**Assignment**.
When you transcribe the entries, reproduce every character and exclude the images.

**Stored data**.
----
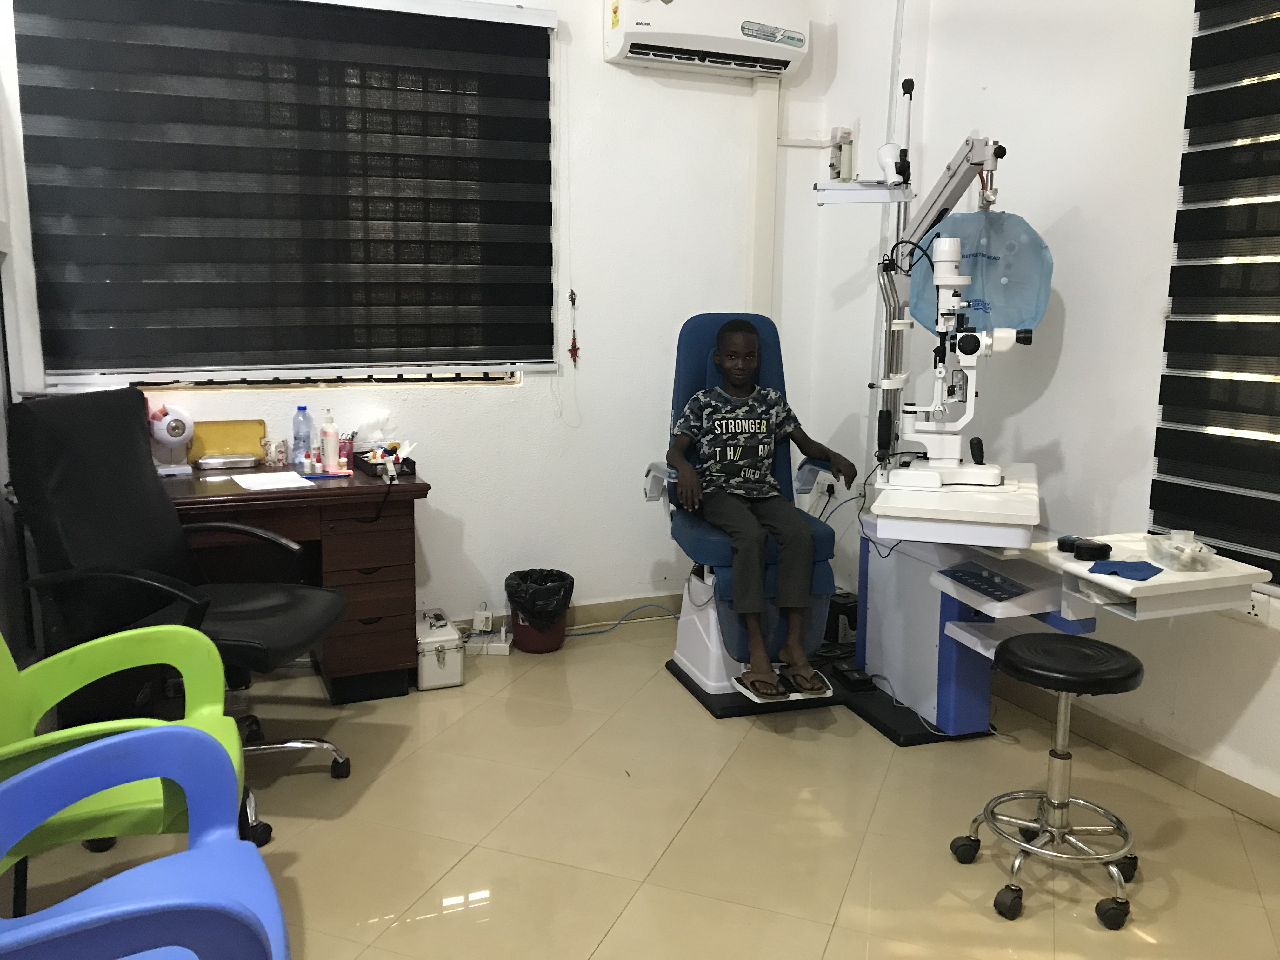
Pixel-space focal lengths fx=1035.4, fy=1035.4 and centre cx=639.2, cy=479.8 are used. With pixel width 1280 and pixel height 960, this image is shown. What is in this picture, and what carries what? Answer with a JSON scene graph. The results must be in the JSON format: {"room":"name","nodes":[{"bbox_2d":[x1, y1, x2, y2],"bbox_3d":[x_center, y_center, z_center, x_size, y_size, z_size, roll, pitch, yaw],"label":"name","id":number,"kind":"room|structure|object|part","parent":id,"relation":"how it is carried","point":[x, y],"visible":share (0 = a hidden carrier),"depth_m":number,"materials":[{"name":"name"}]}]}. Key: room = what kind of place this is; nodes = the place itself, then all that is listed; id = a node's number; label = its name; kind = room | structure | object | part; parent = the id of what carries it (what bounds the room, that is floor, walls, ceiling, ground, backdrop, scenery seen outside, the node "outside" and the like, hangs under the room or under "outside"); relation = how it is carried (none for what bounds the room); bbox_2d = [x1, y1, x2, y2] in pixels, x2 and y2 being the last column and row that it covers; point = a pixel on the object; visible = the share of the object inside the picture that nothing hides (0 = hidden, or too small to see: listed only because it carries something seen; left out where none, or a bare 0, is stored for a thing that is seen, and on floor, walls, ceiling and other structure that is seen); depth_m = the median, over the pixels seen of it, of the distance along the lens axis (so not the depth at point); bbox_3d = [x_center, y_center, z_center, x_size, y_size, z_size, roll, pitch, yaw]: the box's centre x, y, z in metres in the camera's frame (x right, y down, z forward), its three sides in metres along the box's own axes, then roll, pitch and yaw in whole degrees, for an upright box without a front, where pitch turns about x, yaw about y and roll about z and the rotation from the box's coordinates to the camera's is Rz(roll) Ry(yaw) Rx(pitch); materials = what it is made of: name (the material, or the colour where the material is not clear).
{"room":"hospital room","nodes":[
{"label":"hospital room","id":0,"kind":"room"},
{"bbox_2d":[1,0,838,640],"bbox_3d":[-0.702,-0.802,3.967,3.373,2.936,0.218,-4,11,-23],"label":"back wall","id":1,"kind":"structure","parent":0,"point":[475,547],"depth_m":4.16,"materials":[{"name":"white paint"}]},
{"bbox_2d":[8,0,557,380],"bbox_3d":[-1.130,-1.033,3.616,1.785,1.357,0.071,-4,11,-23],"label":"left window blind","id":2,"kind":"object","parent":1,"relation":"attached to","point":[520,25],"visible":0.99,"depth_m":3.57,"materials":[{"name":"black fabric"}]},
{"bbox_2d":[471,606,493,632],"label":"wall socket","id":3,"kind":"object","parent":1,"relation":"attached to","point":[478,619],"visible":0.99,"depth_m":4.09,"materials":[{"name":"white plastic"}]},
{"bbox_2d":[446,591,688,637],"bbox_3d":[-0.838,0.605,4.086,3.755,0.097,0.017,-4,11,-23],"label":"baseboard","id":4,"kind":"structure","parent":1,"relation":"attached to","point":[610,614],"depth_m":4.41,"materials":[{"name":"tile"}]},
{"bbox_2d":[566,287,581,364],"bbox_3d":[-0.261,-0.602,4.078,0.045,0.299,0.040,-4,11,-23],"label":"red ornament","id":5,"kind":"object","parent":1,"relation":"hanging from","point":[573,302],"visible":0.99,"depth_m":4.08,"materials":[{"name":"red"}]},
{"bbox_2d":[601,0,810,78],"bbox_3d":[0.264,-1.798,3.993,0.773,0.373,0.268,-4,11,-23],"label":"air conditioner","id":6,"kind":"object","parent":1,"relation":"attached to","point":[751,47],"visible":0.99,"depth_m":3.92,"materials":[{"name":"white plastic"}]},
{"bbox_2d":[748,74,779,319],"bbox_3d":[0.520,-0.925,4.420,0.116,1.580,0.075,-4,11,-23],"label":"cable duct","id":7,"kind":"object","parent":1,"relation":"attached to","point":[756,259],"visible":0.79,"depth_m":4.35,"materials":[{"name":"white plastic"}]},
{"bbox_2d":[4,614,1279,959],"bbox_3d":[0.180,1.082,1.950,3.476,0.103,4.846,-4,11,-23],"label":"floor","id":8,"kind":"structure","parent":0,"point":[449,888],"depth_m":2.66,"materials":[{"name":"beige tile"}]},
{"bbox_2d":[0,620,249,898],"bbox_3d":[-1.092,0.580,1.967,0.609,0.834,0.602,-4,11,-23],"label":"green chair","id":9,"kind":"object","parent":8,"relation":"on","point":[120,724],"visible":0.66,"depth_m":2.06,"materials":[{"name":"green plastic"}]},
{"bbox_2d":[0,722,287,959],"bbox_3d":[-0.803,0.712,1.481,0.582,0.755,0.585,-4,11,-23],"label":"blue chair","id":10,"kind":"object","parent":8,"relation":"on","point":[194,853],"visible":1,"depth_m":1.64,"materials":[{"name":"blue plastic"}]},
{"bbox_2d":[1,386,354,845],"bbox_3d":[-1.156,0.325,2.714,0.739,1.100,0.717,2,10,8],"label":"office chair","id":11,"kind":"object","parent":8,"relation":"on","point":[269,609],"visible":0.81,"depth_m":2.63,"materials":[{"name":"black leather"}]},
{"bbox_2d":[165,460,429,700],"bbox_3d":[-1.401,0.379,3.386,1.359,0.732,0.674,-4,11,-23],"label":"desk","id":12,"kind":"object","parent":8,"relation":"on","point":[385,627],"visible":0.62,"depth_m":3.41,"materials":[{"name":"brown wood"}]},
{"bbox_2d":[146,404,194,475],"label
----
**Answer for this exercise**.
Pixel-space focal lengths fx=1035.4, fy=1035.4 and centre cx=639.2, cy=479.8 are used. With pixel width 1280 and pixel height 960, this image is shown. What is in this picture, and what carries what? Answer with a JSON scene graph. The results must be in the JSON format: {"room":"name","nodes":[{"bbox_2d":[x1, y1, x2, y2],"bbox_3d":[x_center, y_center, z_center, x_size, y_size, z_size, roll, pitch, yaw],"label":"name","id":number,"kind":"room|structure|object|part","parent":id,"relation":"how it is carried","point":[x, y],"visible":share (0 = a hidden carrier),"depth_m":number,"materials":[{"name":"name"}]}]}. Key: room = what kind of place this is; nodes = the place itself, then all that is listed; id = a node's number; label = its name; kind = room | structure | object | part; parent = the id of what carries it (what bounds the room, that is floor, walls, ceiling, ground, backdrop, scenery seen outside, the node "outside" and the like, hangs under the room or under "outside"); relation = how it is carried (none for what bounds the room); bbox_2d = [x1, y1, x2, y2] in pixels, x2 and y2 being the last column and row that it covers; point = a pixel on the object; visible = the share of the object inside the picture that nothing hides (0 = hidden, or too small to see: listed only because it carries something seen; left out where none, or a bare 0, is stored for a thing that is seen, and on floor, walls, ceiling and other structure that is seen); depth_m = the median, over the pixels seen of it, of the distance along the lens axis (so not the depth at point); bbox_3d = [x_center, y_center, z_center, x_size, y_size, z_size, roll, pitch, yaw]: the box's centre x, y, z in metres in the camera's frame (x right, y down, z forward), its three sides in metres along the box's own axes, then roll, pitch and yaw in whole degrees, for an upright box without a front, where pitch turns about x, yaw about y and roll about z and the rotation from the box's coordinates to the camera's is Rz(roll) Ry(yaw) Rx(pitch); materials = what it is made of: name (the material, or the colour where the material is not clear).
{"room":"hospital room","nodes":[
{"label":"hospital room","id":0,"kind":"room"},
{"bbox_2d":[1,0,838,640],"bbox_3d":[-0.702,-0.802,3.967,3.373,2.936,0.218,-4,11,-23],"label":"back wall","id":1,"kind":"structure","parent":0,"point":[475,547],"depth_m":4.16,"materials":[{"name":"white paint"}]},
{"bbox_2d":[8,0,557,380],"bbox_3d":[-1.130,-1.033,3.616,1.785,1.357,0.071,-4,11,-23],"label":"left window blind","id":2,"kind":"object","parent":1,"relation":"attached to","point":[520,25],"visible":0.99,"depth_m":3.57,"materials":[{"name":"black fabric"}]},
{"bbox_2d":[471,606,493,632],"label":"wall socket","id":3,"kind":"object","parent":1,"relation":"attached to","point":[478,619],"visible":0.99,"depth_m":4.09,"materials":[{"name":"white plastic"}]},
{"bbox_2d":[446,591,688,637],"bbox_3d":[-0.838,0.605,4.086,3.755,0.097,0.017,-4,11,-23],"label":"baseboard","id":4,"kind":"structure","parent":1,"relation":"attached to","point":[610,614],"depth_m":4.41,"materials":[{"name":"tile"}]},
{"bbox_2d":[566,287,581,364],"bbox_3d":[-0.261,-0.602,4.078,0.045,0.299,0.040,-4,11,-23],"label":"red ornament","id":5,"kind":"object","parent":1,"relation":"hanging from","point":[573,302],"visible":0.99,"depth_m":4.08,"materials":[{"name":"red"}]},
{"bbox_2d":[601,0,810,78],"bbox_3d":[0.264,-1.798,3.993,0.773,0.373,0.268,-4,11,-23],"label":"air conditioner","id":6,"kind":"object","parent":1,"relation":"attached to","point":[751,47],"visible":0.99,"depth_m":3.92,"materials":[{"name":"white plastic"}]},
{"bbox_2d":[748,74,779,319],"bbox_3d":[0.520,-0.925,4.420,0.116,1.580,0.075,-4,11,-23],"label":"cable duct","id":7,"kind":"object","parent":1,"relation":"attached to","point":[756,259],"visible":0.79,"depth_m":4.35,"materials":[{"name":"white plastic"}]},
{"bbox_2d":[4,614,1279,959],"bbox_3d":[0.180,1.082,1.950,3.476,0.103,4.846,-4,11,-23],"label":"floor","id":8,"kind":"structure","parent":0,"point":[449,888],"depth_m":2.66,"materials":[{"name":"beige tile"}]},
{"bbox_2d":[0,620,249,898],"bbox_3d":[-1.092,0.580,1.967,0.609,0.834,0.602,-4,11,-23],"label":"green chair","id":9,"kind":"object","parent":8,"relation":"on","point":[120,724],"visible":0.66,"depth_m":2.06,"materials":[{"name":"green plastic"}]},
{"bbox_2d":[0,722,287,959],"bbox_3d":[-0.803,0.712,1.481,0.582,0.755,0.585,-4,11,-23],"label":"blue chair","id":10,"kind":"object","parent":8,"relation":"on","point":[194,853],"visible":1,"depth_m":1.64,"materials":[{"name":"blue plastic"}]},
{"bbox_2d":[1,386,354,845],"bbox_3d":[-1.156,0.325,2.714,0.739,1.100,0.717,2,10,8],"label":"office chair","id":11,"kind":"object","parent":8,"relation":"on","point":[269,609],"visible":0.81,"depth_m":2.63,"materials":[{"name":"black leather"}]},
{"bbox_2d":[165,460,429,700],"bbox_3d":[-1.401,0.379,3.386,1.359,0.732,0.674,-4,11,-23],"label":"desk","id":12,"kind":"object","parent":8,"relation":"on","point":[385,627],"visible":0.62,"depth_m":3.41,"materials":[{"name":"brown wood"}]},
{"bbox_2d":[146,404,194,475],"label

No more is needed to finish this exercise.